Chapter 9: Substantive Protection II
Chapter 9 explores the two non-discrimination obligations found in virtually all IIAs: national treatment (NT) and most-favoured-nation (MFN) treatment. These obligations require host states to accord, in the case of NT, a foreign investor and its investments treatment no less favourable than that it accords to its own investors and their investments. In the case of MFN, host governments undertake to refrain from providing treatment less favourable than that given to investors from other states.
In order to assess whether NT has been breached, international tribunals undertake a three-step analysis: (1) the investor must identify a domestic comparator; i.e., an entity or a person “in like circumstances” or similar to the investor; (2) the investor must show that the host state has treated the domestic comparator more favourably than the investor or its investment; then (3) the burden shifts to the host state, which may demonstrate that there has been a legitimate policy reason for the differential treatment. Government regulations that treat foreigners and locals differently may, however, be justified if the purpose is to protect the public interest.
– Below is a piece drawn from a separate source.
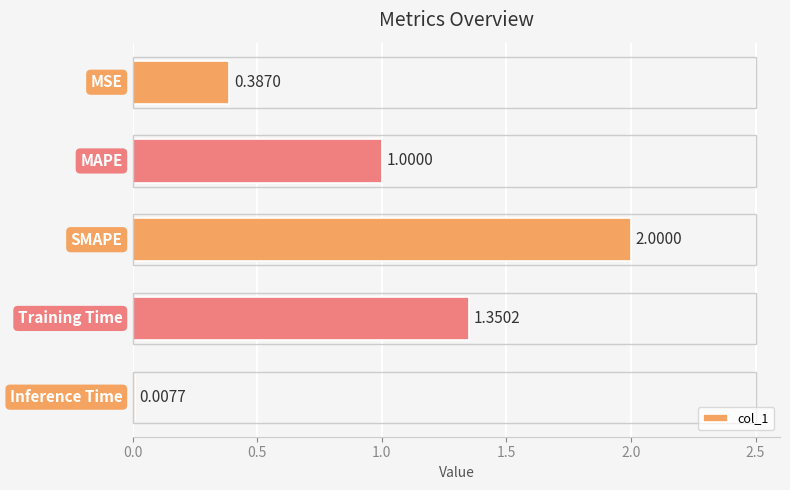

What is the sum of all values?

4.7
The steps for applying the MFN principle are similar to NT. In a number of cases, tribunals have allowed MFN provisions to be applied to “import” provisions from another IIA of the same host state. It is generally accepted that provisions relating to substantive obligations, such as FET and other standards, may be imported from other IIAs. For example, a claimant could argue that even though the relevant IIA does not contain an umbrella clause, the tribunal should “import” one from another IIA of the host country that does contain one. Some tribunals have also allowed the importation of less burdensome procedural requirements, such as shorter waiting periods before the investor can initiate arbitration. The development of jurisprudence on MFN has been controversial and many states in modern IIAs have tried to clarify its scope by excluding its application to procedural matters.